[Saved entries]
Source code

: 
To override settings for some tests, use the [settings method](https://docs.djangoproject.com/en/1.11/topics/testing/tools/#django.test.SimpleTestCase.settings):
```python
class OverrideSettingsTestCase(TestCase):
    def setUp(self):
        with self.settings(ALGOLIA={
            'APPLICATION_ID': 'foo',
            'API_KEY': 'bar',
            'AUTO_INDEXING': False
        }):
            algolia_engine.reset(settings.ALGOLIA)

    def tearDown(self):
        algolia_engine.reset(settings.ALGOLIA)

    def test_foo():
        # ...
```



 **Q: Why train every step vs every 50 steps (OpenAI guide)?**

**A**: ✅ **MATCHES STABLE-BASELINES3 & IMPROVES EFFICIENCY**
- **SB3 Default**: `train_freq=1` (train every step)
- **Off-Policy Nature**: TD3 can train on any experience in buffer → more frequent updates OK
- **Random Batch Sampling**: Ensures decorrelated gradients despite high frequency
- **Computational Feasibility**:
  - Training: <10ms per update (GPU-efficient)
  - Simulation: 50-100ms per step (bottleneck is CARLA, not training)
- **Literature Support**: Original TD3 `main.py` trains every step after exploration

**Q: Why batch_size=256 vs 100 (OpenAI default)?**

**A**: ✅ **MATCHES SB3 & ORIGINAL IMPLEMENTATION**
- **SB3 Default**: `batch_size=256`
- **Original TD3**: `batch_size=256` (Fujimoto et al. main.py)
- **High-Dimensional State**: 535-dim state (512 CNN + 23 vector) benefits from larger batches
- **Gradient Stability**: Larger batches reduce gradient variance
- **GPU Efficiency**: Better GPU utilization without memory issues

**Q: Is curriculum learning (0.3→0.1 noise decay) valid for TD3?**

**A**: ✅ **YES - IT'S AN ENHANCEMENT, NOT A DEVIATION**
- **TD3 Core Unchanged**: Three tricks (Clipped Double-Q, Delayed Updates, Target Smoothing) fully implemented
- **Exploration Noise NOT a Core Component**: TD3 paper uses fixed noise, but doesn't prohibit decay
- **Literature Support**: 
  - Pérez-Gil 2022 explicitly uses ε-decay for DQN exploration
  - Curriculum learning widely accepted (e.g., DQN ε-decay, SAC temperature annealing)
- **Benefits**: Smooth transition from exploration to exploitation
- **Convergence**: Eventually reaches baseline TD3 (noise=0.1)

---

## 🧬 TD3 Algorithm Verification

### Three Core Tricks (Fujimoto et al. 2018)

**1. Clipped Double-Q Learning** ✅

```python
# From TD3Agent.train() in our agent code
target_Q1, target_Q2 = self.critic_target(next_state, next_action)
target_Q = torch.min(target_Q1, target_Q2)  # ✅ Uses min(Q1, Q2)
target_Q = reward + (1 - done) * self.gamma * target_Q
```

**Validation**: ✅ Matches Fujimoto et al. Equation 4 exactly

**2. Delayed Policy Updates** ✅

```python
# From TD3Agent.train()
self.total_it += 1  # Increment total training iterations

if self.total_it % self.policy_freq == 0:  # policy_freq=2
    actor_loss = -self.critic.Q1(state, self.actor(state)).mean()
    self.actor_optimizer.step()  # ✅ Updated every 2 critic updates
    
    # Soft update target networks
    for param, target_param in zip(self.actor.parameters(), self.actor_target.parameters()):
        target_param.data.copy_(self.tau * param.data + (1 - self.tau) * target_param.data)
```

→ **INSTRUCTIONS TO FOLLOW**
An exact transcription of the entries is needed, complete to the final line.

→ **YOUR SOLUTION**
Source code

: 
To override settings for some tests, use the [settings method](https://docs.djangoproject.com/en/1.11/topics/testing/tools/#django.test.SimpleTestCase.settings):
```python
class OverrideSettingsTestCase(TestCase):
    def setUp(self):
        with self.settings(ALGOLIA={
            'APPLICATION_ID': 'foo',
            'API_KEY': 'bar',
            'AUTO_INDEXING': False
        }):
            algolia_engine.reset(settings.ALGOLIA)

    def tearDown(self):
        algolia_engine.reset(settings.ALGOLIA)

    def test_foo():
        # ...
```



 **Q: Why train every step vs every 50 steps (OpenAI guide)?**

**A**: ✅ **MATCHES STABLE-BASELINES3 & IMPROVES EFFICIENCY**
- **SB3 Default**: `train_freq=1` (train every step)
- **Off-Policy Nature**: TD3 can train on any experience in buffer → more frequent updates OK
- **Random Batch Sampling**: Ensures decorrelated gradients despite high frequency
- **Computational Feasibility**:
  - Training: <10ms per update (GPU-efficient)
  - Simulation: 50-100ms per step (bottleneck is CARLA, not training)
- **Literature Support**: Original TD3 `main.py` trains every step after exploration

**Q: Why batch_size=256 vs 100 (OpenAI default)?**

**A**: ✅ **MATCHES SB3 & ORIGINAL IMPLEMENTATION**
- **SB3 Default**: `batch_size=256`
- **Original TD3**: `batch_size=256` (Fujimoto et al. main.py)
- **High-Dimensional State**: 535-dim state (512 CNN + 23 vector) benefits from larger batches
- **Gradient Stability**: Larger batches reduce gradient variance
- **GPU Efficiency**: Better GPU utilization without memory issues

**Q: Is curriculum learning (0.3→0.1 noise decay) valid for TD3?**

**A**: ✅ **YES - IT'S AN ENHANCEMENT, NOT A DEVIATION**
- **TD3 Core Unchanged**: Three tricks (Clipped Double-Q, Delayed Updates, Target Smoothing) fully implemented
- **Exploration Noise NOT a Core Component**: TD3 paper uses fixed noise, but doesn't prohibit decay
- **Literature Support**: 
  - Pérez-Gil 2022 explicitly uses ε-decay for DQN exploration
  - Curriculum learning widely accepted (e.g., DQN ε-decay, SAC temperature annealing)
- **Benefits**: Smooth transition from exploration to exploitation
- **Convergence**: Eventually reaches baseline TD3 (noise=0.1)

---

## 🧬 TD3 Algorithm Verification

### Three Core Tricks (Fujimoto et al. 2018)

**1. Clipped Double-Q Learning** ✅

```python
# From TD3Agent.train() in our agent code
target_Q1, target_Q2 = self.critic_target(next_state, next_action)
target_Q = torch.min(target_Q1, target_Q2)  # ✅ Uses min(Q1, Q2)
target_Q = reward + (1 - done) * self.gamma * target_Q
```

**Validation**: ✅ Matches Fujimoto et al. Equation 4 exactly

**2. Delayed Policy Updates** ✅

```python
# From TD3Agent.train()
self.total_it += 1  # Increment total training iterations

if self.total_it % self.policy_freq == 0:  # policy_freq=2
    actor_loss = -self.critic.Q1(state, self.actor(state)).mean()
    self.actor_optimizer.step()  # ✅ Updated every 2 critic updates
    
    # Soft update target networks
    for param, target_param in zip(self.actor.parameters(), self.actor_target.parameters()):
        target_param.data.copy_(self.tau * param.data + (1 - self.tau) * target_param.data)
```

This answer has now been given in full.